Pose estimation data
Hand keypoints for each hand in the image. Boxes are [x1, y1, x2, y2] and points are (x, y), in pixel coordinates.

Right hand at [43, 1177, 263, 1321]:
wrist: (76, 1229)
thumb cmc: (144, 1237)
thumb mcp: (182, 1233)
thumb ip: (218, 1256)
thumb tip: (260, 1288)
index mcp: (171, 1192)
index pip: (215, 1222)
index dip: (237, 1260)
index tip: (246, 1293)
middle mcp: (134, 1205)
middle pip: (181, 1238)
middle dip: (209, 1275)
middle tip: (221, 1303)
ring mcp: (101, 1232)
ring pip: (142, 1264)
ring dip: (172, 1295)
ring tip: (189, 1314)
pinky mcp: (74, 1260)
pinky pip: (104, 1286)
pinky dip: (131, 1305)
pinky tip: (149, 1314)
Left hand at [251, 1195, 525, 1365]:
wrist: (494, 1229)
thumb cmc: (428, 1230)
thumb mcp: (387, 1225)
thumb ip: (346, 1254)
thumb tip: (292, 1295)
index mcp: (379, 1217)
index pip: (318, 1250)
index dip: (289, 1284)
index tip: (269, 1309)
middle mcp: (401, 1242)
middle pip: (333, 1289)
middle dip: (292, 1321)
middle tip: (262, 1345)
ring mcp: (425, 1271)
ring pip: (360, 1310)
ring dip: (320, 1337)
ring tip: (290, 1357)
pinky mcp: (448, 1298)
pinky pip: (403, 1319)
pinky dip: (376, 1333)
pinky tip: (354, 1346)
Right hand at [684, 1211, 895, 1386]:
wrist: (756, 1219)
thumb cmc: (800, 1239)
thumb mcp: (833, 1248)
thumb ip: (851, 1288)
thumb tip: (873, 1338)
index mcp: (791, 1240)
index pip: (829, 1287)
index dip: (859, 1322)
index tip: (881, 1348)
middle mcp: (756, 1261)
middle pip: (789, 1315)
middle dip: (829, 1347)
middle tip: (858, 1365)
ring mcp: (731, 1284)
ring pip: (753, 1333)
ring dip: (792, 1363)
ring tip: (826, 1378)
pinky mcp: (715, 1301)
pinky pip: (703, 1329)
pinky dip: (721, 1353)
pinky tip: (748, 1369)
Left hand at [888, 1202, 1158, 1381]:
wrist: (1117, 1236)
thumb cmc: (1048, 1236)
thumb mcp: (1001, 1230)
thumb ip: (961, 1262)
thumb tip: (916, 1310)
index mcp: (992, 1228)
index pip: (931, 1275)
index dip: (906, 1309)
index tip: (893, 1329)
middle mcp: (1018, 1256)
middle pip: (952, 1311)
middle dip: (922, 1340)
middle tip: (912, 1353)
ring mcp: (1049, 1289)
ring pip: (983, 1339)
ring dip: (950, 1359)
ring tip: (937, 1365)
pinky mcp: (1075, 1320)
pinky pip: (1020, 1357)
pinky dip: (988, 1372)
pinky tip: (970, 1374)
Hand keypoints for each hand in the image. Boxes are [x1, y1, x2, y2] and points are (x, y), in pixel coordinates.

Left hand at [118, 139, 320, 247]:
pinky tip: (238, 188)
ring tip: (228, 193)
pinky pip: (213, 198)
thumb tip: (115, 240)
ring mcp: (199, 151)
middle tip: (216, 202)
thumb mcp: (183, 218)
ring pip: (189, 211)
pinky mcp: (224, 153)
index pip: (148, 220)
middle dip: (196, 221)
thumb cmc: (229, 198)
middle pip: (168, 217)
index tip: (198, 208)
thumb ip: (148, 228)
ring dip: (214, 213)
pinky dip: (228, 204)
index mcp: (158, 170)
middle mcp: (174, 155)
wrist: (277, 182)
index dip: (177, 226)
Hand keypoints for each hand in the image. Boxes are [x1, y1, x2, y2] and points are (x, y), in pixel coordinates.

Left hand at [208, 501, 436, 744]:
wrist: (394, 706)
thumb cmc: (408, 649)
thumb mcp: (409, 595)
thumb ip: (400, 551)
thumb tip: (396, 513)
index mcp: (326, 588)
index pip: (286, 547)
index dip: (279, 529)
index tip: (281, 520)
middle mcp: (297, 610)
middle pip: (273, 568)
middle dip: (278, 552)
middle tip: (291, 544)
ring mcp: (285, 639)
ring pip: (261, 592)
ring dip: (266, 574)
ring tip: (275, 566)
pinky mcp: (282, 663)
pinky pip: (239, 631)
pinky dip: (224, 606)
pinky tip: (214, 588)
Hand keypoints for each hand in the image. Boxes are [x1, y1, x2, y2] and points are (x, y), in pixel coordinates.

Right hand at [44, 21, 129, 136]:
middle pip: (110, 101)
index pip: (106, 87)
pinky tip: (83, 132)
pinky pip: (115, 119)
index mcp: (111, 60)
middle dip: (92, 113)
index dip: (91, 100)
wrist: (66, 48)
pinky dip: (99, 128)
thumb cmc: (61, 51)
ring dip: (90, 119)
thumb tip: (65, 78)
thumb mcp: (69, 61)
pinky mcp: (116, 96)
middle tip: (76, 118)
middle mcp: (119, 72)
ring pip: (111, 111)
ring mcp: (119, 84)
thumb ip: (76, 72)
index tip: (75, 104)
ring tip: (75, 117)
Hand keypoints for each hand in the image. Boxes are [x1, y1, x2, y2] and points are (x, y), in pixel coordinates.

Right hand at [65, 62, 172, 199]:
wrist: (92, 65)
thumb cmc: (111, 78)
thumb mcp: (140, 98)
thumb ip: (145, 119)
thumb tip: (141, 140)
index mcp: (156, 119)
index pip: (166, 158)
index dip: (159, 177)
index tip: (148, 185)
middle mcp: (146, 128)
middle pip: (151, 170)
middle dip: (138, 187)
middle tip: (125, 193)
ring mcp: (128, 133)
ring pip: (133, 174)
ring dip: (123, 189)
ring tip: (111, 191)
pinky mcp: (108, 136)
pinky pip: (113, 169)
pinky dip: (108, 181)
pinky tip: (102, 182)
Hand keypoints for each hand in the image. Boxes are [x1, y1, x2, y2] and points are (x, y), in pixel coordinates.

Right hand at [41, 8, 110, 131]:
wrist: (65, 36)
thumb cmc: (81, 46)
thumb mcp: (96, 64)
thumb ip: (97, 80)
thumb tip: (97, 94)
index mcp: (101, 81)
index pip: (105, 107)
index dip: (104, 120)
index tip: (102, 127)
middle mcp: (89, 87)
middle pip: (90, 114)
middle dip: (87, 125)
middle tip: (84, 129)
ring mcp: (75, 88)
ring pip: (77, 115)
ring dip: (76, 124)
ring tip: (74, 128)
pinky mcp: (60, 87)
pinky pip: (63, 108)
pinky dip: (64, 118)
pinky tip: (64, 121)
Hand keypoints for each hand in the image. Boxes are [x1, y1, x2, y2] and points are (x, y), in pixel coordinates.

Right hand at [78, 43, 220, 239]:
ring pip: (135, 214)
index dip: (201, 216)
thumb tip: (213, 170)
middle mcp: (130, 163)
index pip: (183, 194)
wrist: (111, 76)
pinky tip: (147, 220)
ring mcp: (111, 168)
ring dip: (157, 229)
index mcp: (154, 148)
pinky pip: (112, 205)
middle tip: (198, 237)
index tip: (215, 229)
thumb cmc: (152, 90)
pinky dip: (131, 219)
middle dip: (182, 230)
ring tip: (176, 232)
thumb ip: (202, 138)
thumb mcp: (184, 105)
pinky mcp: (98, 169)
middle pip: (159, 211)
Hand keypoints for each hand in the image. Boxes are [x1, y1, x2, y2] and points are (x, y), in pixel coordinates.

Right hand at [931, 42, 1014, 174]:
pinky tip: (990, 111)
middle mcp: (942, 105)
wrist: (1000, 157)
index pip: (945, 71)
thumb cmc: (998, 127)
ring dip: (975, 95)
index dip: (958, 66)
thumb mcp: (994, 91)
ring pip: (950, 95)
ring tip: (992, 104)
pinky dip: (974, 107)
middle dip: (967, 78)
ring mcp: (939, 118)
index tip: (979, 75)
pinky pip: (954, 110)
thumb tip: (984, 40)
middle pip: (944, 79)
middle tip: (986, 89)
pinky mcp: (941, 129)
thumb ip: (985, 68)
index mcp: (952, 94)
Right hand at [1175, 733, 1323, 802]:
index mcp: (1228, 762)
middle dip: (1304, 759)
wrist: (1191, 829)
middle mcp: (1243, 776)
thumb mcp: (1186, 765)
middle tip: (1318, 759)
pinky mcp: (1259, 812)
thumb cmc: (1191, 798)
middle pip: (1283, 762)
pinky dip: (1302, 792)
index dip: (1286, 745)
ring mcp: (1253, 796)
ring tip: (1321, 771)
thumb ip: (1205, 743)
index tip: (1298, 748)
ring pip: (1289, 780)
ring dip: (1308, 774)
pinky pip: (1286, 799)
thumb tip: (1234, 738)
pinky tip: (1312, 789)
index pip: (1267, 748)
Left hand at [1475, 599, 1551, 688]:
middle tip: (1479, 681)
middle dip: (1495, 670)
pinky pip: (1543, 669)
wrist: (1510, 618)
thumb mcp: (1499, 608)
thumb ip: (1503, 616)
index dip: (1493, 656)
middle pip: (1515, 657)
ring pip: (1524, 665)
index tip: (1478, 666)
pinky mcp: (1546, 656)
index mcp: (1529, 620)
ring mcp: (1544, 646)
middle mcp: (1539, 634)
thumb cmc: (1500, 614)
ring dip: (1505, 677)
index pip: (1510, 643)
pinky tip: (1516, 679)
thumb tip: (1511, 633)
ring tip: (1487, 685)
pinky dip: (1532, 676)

• What you need to do:
Could you restate word for word the lines above from the one containing "middle tip: (1318, 759)" through the one containing "wrist: (1510, 618)", both included, and nothing else?

• Task response:
middle tip: (1318, 759)
pinky mcp: (1259, 812)
thumb cmc: (1191, 798)
middle pip: (1283, 762)
pinky dip: (1302, 792)
index dip: (1286, 745)
ring mcp: (1253, 796)
ring tip: (1321, 771)
thumb ip: (1205, 743)
index tip: (1298, 748)
ring pip: (1289, 780)
ring dip: (1308, 774)
pinky pip: (1286, 799)
thumb tip: (1234, 738)
pinky tip: (1312, 789)
index pip: (1267, 748)
Left hand at [1475, 599, 1551, 688]:
middle tip: (1479, 681)
middle dip: (1495, 670)
pinky pip: (1543, 669)
wrist: (1510, 618)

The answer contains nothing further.